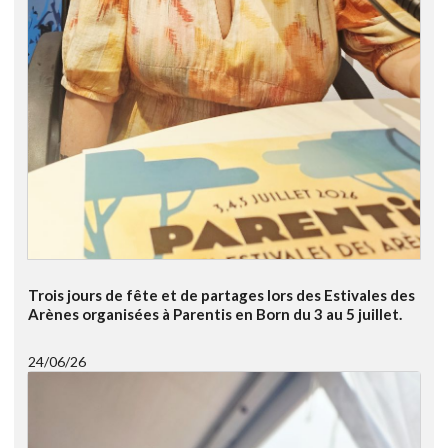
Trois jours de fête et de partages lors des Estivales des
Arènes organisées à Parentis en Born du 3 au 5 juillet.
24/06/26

--------------------------------

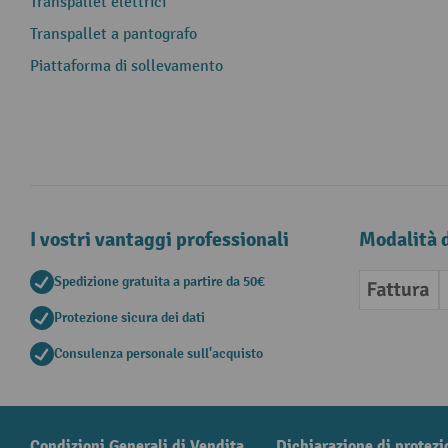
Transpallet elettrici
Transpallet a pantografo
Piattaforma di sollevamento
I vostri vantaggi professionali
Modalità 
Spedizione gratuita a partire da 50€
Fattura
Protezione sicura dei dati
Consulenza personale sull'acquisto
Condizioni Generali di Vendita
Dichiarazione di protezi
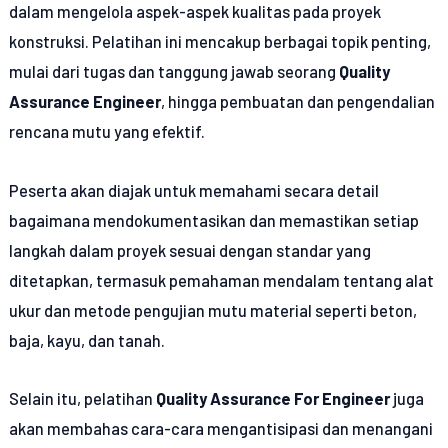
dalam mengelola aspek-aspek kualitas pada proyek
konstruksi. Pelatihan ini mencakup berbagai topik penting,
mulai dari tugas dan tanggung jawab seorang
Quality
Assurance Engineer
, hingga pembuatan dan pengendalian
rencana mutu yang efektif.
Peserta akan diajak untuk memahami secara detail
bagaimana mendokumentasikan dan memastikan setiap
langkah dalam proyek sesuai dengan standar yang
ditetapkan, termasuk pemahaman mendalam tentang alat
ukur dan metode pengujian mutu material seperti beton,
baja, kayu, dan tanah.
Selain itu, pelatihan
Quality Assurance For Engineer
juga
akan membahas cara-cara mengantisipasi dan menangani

--------------------------------

» **Work to be completed**: Each line holding "Assurance" in the records should be copied out.

» **Result of this exercise**:
Assurance Engineer
Quality Assurance For Engineer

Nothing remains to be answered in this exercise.